Semua ini salahku saja!” tegas Asmi, setengah meraung. “Aku tahu Bapak begitu
mencintaiku. Aku tahu itu. Dan akulah yang berkhianat. Akulah yang terperdaya
bujuk rayu setan,” seru Asmi, kemudian membungkuk dan menempa-nempa meja di
antara ia dan suaminya. “Maafkan aku, Pak!”
Sudin
yang masih tak kuasa beradu tatap dengan istrinya, kembali bertanya, “Apakah
aku salah telah menikahimu?”
Tangis
Asmi semakin menjadi-jadi. Ia tampak meronta-ronta untuk mengekspresikan
penyesalannya sendiri. Seakan racauan sudah cukup sebagai jawaban atas
pertanyaan suaminya.
“Aku
kenal Muki. Aku tahu kau dan dia sama-sama suka sebelum kita bertemu dan aku
jatuh hati padamu. Aku tahu kau punya hasrat untuk hidup bersamanya,
sebagaimana dia padamu,” Sudin tak kuasa menahan air matanya. Ia menangis. “Tapi
apalah dayaku sebagai lelaki. Aku terlanjur jatuh hati padamu. Dan perasaan itulah
yang membuatku tak ingin melewatkanmu untuk seseorang yang lain. Salahkan aku?”
Asmi
terus saja beradu dengan dirinya sendiri. Masih tak ada respons yang keluar dari
mulutnya.
“Ya,
aku memang salah telah mencurimu darinya. Dengan siasat yang jitu, aku
menyampaikan maksud kepada orang tua kita agar kita segera dinikahkan sebelum
hubungan kalian melangkah ke jenjang yang lebih serius. Kulakukan itu, sebab
aku tahu, kau dan dia tak akan bisa berbuat apa-apa jika tetua kita telah
bersepakat. Aku memang licik dan cerdas. Kau tahu itu, kan?” sambung Sudin
lagi.
Dan
di sela tangisnya yang tak juga mereda, Asmi pun membalas dengan kata-kata yang
bukanlah jawaban, tapi hanya sebuah pengulangan, “Maafkan aku, Pak. Sungguh,
Bapak adalah seorang suami yang tak punya cela. Aku saja yang terperdaya bujuk
rayu setan. Aku yang salah. Aku berhak mendapatkan hukuman. Hukumlah aku, Pak! Bunuhlah
aku! Tembaklah!”
Sudin
hanya tertunduk saja dengan sikap yang tenang. “Barangkali, akulah yang terperdaya
setan ketika aku jatuh cinta padamu, dan hubungan kita yang kupaksakan ini adalah
hubungan yang terlaknat. Barangkali, akulah orang ketiga di antara kalian, dan
aku sajalah yang patut dipersalahkan,” ucap Sudin, sembali menyeka air matanya.

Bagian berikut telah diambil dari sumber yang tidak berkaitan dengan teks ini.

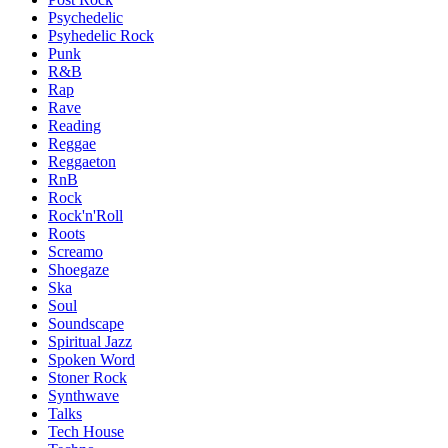
Psychedelic
Psyhedelic Rock
Punk
R&B
Rap
Rave
Reading
Reggae
Reggaeton
RnB
Rock
Rock'n'Roll
Roots
Screamo
Shoegaze
Ska
Soul
Soundscape
Spiritual Jazz
Spoken Word
Stoner Rock
Synthwave
Talks
Tech House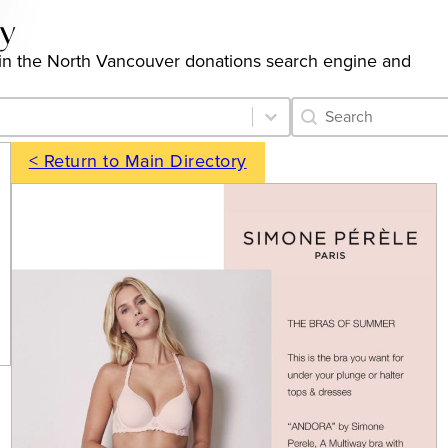
ry
ngs in the North Vancouver donations search engine and
Category Archive 
Search content
< Return to Main Directory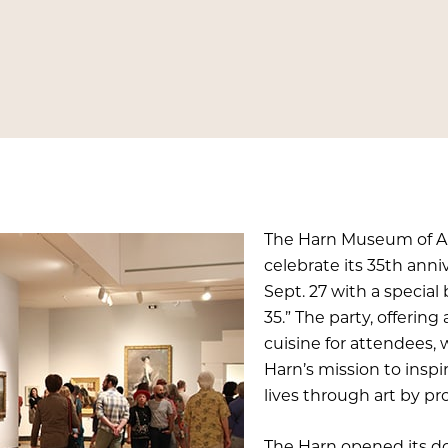
The Harn Museum of Art 
celebrate its 35th ann
Sept. 27 with a special
35.” The party, offerin
cuisine for attendees, 
Harn’s mission to inspi
lives through art by pro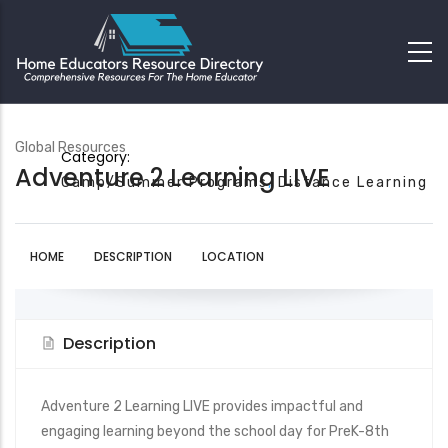
Global Resources
Category:
Adventure 2 Learning LIVE
Camp/Summer Programs
Distance Learning
HOME
DESCRIPTION
LOCATION
Description
Adventure 2 Learning LIVE provides impactful and
engaging learning beyond the school day for PreK-8th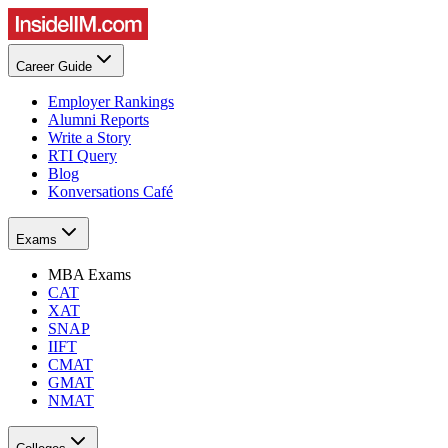
Career Guide
Employer Rankings
Alumni Reports
Write a Story
RTI Query
Blog
Konversations Café
Exams
MBA Exams
CAT
XAT
SNAP
IIFT
CMAT
GMAT
NMAT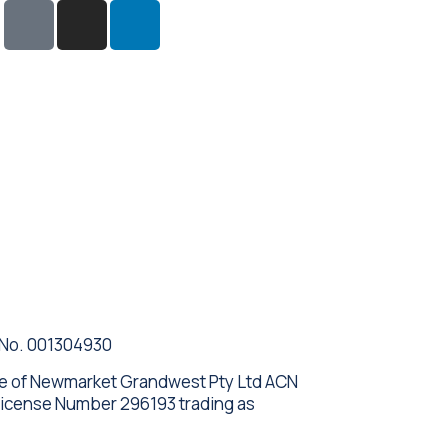
 No. 001304930
ve of Newmarket Grandwest Pty Ltd ACN
License Number 296193 trading as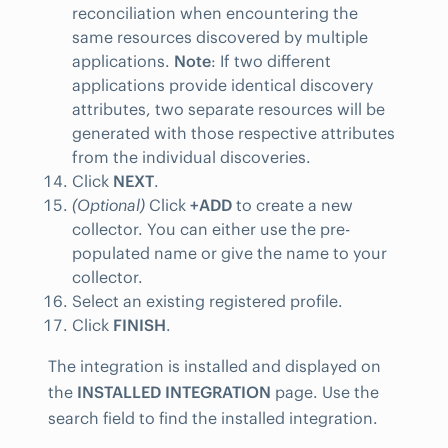
reconciliation when encountering the
same resources discovered by multiple
applications.
Note
: If two different
applications provide identical discovery
attributes, two separate resources will be
generated with those respective attributes
from the individual discoveries.
Click
NEXT
.
(Optional)
Click
+ADD
to create a new
collector. You can either use the pre-
populated name or give the name to your
collector.
Select an existing registered profile.
Click
FINISH
.
The integration is installed and displayed on
the
INSTALLED INTEGRATION
page. Use the
search field to find the installed integration.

“Mungkin, aku memang berdosa telah menikahimu.”
“Sudahlah,
Pak! Akulah yang salah sebab telah mengkhianati janji suci pernikahan kita!

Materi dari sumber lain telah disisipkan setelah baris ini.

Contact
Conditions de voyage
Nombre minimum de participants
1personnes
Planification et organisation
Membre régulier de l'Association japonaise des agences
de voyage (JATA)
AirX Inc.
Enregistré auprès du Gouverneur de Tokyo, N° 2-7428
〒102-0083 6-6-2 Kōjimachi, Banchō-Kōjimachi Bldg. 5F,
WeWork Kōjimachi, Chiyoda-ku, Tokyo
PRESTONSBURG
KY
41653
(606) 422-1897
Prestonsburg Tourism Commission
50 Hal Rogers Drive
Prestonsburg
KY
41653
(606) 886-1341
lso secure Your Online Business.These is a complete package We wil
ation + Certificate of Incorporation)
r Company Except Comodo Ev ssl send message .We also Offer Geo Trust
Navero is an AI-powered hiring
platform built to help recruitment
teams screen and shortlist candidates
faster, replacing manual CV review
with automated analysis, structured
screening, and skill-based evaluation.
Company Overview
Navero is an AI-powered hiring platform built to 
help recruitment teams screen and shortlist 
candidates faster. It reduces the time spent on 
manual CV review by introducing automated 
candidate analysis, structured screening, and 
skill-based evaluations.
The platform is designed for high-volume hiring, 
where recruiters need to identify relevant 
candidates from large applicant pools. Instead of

Akulah yang salah sebab tak bisa meluruhkan semua cintaku di saat Bapak
mencintaiku sepenuh hati. Dan tidaklah pantas pengkhianat sepertiku untuk
hidup!” tegas Asmi, disusul tangis yang semakin mengeras. “Tembak sajalah aku,
Pak!”
Perlahan,
Sudin mengambil dan menggenggam pistol yang sedari tadi tergelatak di atas meja,
di antara mereka berdua. “Maafkan aku yang telah menjebak ragamu di sisiku di
kala jiwamu masih bersama dengannya. Kalaupun aku adalah suamimu, maafkanlah,
sebab aku tak jua berhasil membuat dirimu merasa menjadi istriku. Maafkanlah
aku!” pungkas Sudin, lalu mengarahkan pistol tepat di pelipisnya.
“Pak!
Jangan!” teriak Asmi, yang dengan sigap mencoba merebut pistol itu dari
suaminya.
Terjatuhlah
mereka di lantai. Bergulatlah mereka memperebutkan sepucuk pistol, hingga suara
gaduh terdengar di luar rumah.
Beberapa
detik kemudian, menggelegarlah satu suara tembakan.
Seketika,
segenap warga meyakini bahwa Sudin telah menunaikan janjinya untuk menegakkan
hukum setegas-tegasnya, tanpa pandang bulu.